* [Excerpt]
+++

# What value...structure? // Decision made...will be moving cabin.



## vandedav (Nov 12, 2009)

hey guys,

i have attached an image (sorry about the lack of quality on the image, and all the junk in the foreground, it is all i have at the moment) of a cabin that i built while i was in high school.  i have recently been approached about selling the cabin.  the lady is interested in moving it to her property and setting it up next to a lake.  i have been fighting with this decision because on the one hand it has a lot of sentimental value being as it was one of the first major building projects that i ever headed up by myself.  on the other hand it would be nice to bring in some extra cash, that is of course subject to its value.  the cabin itself sits on my uncles property; i have long considered disassembling it and moving it to my homestead, but have not found the right time to do it.  this may finally spur me to proceed with that plan, depending on what she is willing to give me for it.  

some information on the structure.  the cabin sits on top of cinderblocks.  there are 10" x 10" barn beams that support the floor.  the floor is built out of a 3" x 6" tounge and groove planks.  the walls are built out of 3" x 8" planks that are notched to slide together like lincoln logs.  the planks on the back wall of the cabin are 16' long and the planks on the side wall are 12' long.  overall inside dimensions roughly 14' x 10'.

i have not been able to subjectively come up with a value on this structure and highly respect the input from the members on this board...so, what do you think?


----------



## seige101 (Nov 12, 2009)

I voted not to sell it. It obviously has some sentimental value to you. Also you have to consider that a local custom furniture maker would probably pay a pretty big $$ amount for those old boards.

Take it down, put in on your property, fix it up a little bit and enjoy it.


----------



## Retreadsme (Nov 13, 2009)

I'm just kind of a sentimental guy.  If it were mine and there was a place on my property for it then the answer would be, "it's not for sale".   For a price I would build another one similar to it for someone on their property.

+++

* [Information given]
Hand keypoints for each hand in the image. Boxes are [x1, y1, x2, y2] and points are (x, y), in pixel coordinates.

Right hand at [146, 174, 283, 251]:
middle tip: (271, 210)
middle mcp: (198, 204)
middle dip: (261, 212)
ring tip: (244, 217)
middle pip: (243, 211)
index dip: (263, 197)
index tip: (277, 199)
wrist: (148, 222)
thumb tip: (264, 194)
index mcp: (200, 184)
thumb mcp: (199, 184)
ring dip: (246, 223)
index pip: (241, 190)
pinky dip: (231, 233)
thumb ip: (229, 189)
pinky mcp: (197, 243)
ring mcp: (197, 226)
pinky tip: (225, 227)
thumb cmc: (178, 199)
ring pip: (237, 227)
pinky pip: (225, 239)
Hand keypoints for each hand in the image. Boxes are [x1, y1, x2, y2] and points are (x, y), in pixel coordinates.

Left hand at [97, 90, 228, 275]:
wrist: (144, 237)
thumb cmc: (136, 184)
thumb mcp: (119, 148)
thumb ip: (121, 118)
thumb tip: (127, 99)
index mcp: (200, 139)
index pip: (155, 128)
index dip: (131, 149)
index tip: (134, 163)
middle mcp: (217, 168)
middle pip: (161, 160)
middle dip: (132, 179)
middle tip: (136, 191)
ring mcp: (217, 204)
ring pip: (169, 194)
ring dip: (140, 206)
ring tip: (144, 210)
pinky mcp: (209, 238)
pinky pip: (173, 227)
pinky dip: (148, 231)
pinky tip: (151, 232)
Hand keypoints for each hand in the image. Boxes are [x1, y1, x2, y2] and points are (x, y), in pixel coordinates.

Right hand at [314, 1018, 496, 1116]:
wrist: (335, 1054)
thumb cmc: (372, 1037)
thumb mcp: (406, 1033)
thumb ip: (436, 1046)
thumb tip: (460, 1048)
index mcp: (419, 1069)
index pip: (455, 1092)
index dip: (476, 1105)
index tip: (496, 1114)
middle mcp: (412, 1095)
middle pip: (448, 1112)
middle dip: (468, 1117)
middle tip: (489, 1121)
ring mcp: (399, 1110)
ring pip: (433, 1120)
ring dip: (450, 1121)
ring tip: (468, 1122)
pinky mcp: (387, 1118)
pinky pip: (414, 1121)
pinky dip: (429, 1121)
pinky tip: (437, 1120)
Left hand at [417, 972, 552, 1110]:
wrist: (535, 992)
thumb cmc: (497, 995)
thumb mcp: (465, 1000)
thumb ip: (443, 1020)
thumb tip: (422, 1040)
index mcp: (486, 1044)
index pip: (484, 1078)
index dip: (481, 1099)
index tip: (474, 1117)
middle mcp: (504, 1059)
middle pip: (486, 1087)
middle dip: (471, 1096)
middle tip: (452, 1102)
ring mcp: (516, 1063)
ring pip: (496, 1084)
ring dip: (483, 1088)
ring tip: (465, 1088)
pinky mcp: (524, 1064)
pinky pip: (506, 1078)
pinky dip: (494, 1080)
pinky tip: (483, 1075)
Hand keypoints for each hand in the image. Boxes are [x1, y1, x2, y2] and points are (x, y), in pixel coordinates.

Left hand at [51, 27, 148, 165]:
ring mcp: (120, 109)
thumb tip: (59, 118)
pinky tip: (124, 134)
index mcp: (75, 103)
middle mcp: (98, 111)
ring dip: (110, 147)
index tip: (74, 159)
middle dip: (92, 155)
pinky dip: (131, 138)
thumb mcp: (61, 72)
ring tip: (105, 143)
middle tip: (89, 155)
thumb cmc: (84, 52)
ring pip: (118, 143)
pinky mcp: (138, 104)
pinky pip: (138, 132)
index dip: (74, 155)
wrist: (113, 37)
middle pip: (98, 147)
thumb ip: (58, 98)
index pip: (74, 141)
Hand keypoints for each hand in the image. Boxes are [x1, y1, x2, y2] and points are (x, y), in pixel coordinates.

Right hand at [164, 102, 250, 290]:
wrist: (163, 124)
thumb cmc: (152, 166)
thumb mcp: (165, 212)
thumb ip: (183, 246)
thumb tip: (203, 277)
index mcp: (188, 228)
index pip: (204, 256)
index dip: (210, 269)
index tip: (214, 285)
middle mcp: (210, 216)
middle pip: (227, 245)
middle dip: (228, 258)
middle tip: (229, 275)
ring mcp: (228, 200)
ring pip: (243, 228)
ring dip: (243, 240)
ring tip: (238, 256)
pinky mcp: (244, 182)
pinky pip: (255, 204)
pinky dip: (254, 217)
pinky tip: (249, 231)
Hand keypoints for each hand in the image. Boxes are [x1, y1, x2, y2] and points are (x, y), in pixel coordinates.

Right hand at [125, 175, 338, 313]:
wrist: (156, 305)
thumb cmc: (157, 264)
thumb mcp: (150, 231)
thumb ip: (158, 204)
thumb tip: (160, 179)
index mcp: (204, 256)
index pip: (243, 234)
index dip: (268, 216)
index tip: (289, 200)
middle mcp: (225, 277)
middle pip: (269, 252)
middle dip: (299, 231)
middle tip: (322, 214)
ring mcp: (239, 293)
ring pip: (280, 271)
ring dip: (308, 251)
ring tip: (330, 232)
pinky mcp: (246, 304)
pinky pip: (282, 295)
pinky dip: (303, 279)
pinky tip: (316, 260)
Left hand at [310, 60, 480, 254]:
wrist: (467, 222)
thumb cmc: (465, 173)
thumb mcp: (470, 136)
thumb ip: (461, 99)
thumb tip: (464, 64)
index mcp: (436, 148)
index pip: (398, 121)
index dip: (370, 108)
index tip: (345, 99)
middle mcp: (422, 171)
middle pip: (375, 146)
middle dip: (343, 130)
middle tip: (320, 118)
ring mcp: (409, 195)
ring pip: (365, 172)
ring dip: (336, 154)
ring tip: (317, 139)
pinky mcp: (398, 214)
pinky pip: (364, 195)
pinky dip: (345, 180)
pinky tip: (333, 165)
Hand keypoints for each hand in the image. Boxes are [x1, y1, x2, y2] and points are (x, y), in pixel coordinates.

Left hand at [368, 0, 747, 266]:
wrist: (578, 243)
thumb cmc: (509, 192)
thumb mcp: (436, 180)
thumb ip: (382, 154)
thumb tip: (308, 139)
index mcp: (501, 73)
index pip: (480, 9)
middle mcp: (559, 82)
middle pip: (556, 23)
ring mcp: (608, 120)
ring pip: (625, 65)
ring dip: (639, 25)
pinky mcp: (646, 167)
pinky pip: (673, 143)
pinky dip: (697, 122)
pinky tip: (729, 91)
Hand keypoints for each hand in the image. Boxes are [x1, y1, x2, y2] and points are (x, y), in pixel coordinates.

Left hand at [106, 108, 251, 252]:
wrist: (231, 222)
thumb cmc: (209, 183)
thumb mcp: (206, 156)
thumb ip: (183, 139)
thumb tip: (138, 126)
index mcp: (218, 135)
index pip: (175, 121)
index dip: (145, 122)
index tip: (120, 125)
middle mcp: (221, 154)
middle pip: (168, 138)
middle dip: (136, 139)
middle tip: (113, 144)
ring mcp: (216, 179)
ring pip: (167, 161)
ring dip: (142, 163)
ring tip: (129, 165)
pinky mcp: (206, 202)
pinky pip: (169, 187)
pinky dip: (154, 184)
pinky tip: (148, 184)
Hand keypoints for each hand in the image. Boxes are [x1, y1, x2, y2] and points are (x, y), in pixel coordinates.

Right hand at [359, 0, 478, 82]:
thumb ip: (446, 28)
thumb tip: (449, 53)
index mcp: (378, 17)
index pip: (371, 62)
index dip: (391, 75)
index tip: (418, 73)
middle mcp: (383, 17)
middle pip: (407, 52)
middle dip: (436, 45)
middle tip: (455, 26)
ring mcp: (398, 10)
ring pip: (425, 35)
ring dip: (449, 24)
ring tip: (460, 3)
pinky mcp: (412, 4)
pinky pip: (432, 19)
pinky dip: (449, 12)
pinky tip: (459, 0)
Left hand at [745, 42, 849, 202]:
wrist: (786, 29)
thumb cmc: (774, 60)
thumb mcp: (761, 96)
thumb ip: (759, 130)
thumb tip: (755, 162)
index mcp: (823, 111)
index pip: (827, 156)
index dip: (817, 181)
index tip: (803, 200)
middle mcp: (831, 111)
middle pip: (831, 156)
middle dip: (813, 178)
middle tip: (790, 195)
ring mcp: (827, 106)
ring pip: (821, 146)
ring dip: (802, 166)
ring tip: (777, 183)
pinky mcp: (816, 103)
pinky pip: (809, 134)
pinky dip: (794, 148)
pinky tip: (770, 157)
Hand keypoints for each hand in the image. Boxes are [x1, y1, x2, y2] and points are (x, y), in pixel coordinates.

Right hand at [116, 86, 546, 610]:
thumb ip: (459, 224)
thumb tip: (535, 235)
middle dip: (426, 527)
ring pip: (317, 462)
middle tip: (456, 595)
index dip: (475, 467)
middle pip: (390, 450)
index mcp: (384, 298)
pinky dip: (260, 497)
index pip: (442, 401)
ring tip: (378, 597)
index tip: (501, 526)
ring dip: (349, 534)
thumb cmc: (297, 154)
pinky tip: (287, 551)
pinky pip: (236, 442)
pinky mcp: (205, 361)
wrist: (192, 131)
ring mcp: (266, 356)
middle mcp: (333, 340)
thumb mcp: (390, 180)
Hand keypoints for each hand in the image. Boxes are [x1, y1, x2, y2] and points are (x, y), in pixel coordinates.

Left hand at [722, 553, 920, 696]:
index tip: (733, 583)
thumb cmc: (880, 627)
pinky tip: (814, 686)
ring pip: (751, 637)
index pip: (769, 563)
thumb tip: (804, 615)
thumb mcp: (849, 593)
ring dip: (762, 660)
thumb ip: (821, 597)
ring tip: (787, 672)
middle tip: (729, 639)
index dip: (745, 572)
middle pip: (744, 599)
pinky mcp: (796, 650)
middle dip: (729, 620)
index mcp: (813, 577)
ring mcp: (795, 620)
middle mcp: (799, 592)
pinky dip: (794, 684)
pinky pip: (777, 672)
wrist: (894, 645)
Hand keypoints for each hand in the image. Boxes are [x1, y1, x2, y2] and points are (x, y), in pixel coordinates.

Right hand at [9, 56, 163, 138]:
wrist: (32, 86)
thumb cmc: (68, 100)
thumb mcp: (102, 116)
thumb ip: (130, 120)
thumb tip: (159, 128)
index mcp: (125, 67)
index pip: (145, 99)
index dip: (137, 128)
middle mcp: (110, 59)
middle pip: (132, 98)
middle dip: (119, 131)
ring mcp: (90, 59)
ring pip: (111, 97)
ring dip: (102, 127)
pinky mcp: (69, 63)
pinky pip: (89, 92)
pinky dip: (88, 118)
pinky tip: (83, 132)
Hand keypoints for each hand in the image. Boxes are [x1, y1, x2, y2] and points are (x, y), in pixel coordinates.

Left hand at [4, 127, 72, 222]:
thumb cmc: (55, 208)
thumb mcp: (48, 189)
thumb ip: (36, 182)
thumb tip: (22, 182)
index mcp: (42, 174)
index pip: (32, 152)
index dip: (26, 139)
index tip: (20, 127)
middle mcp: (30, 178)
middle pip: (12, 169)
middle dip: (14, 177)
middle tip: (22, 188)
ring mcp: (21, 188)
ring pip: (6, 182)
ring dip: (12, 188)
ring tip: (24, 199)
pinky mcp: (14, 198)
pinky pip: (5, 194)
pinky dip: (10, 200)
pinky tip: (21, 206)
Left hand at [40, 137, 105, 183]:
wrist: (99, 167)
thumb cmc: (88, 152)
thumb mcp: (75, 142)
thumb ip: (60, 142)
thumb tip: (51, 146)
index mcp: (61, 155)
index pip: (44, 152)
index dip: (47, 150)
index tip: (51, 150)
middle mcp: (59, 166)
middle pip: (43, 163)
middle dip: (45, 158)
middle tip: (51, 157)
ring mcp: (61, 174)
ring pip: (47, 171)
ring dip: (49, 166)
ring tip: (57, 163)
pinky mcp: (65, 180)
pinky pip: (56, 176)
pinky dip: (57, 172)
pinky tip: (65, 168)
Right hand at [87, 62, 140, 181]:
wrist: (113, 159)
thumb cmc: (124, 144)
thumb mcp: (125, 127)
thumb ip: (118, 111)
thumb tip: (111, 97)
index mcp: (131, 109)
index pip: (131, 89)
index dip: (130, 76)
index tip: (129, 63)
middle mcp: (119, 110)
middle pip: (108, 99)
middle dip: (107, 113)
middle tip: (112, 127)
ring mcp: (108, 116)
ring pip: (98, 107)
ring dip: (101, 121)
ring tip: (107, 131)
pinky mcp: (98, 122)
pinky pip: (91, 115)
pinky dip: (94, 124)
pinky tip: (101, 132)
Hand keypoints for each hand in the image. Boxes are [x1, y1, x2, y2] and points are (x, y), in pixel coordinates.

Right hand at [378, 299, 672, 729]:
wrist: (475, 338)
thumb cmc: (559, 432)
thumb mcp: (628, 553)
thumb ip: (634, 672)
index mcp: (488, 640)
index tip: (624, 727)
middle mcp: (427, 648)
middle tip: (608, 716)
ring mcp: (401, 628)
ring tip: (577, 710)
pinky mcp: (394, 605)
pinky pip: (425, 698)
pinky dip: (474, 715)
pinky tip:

+++

* [Task instructions]
(a) In the cabin thread, how long are the planks on the cabin's back wall?
(b) Duplicate a passage of the cabin thread, beginning at the words "some information on" and stopping after "those old boards.".
The material after the cabin thread is separate from it.

* [Expected responses]
(a) They are 16' long.

(b)
some information on the structure.  the cabin sits on top of cinderblocks.  there are 10" x 10" barn beams that support the floor.  the floor is built out of a 3" x 6" tounge and groove planks.  the walls are built out of 3" x 8" planks that are notched to slide together like lincoln logs.  the planks on the back wall of the cabin are 16' long and the planks on the side wall are 12' long.  overall inside dimensions roughly 14' x 10'.

i have not been able to subjectively come up with a value on this structure and highly respect the input from the members on this board...so, what do you think?


----------



## seige101 (Nov 12, 2009)

I voted not to sell it. It obviously has some sentimental value to you. Also you have to consider that a local custom furniture maker would probably pay a pretty big $$ amount for those old boards.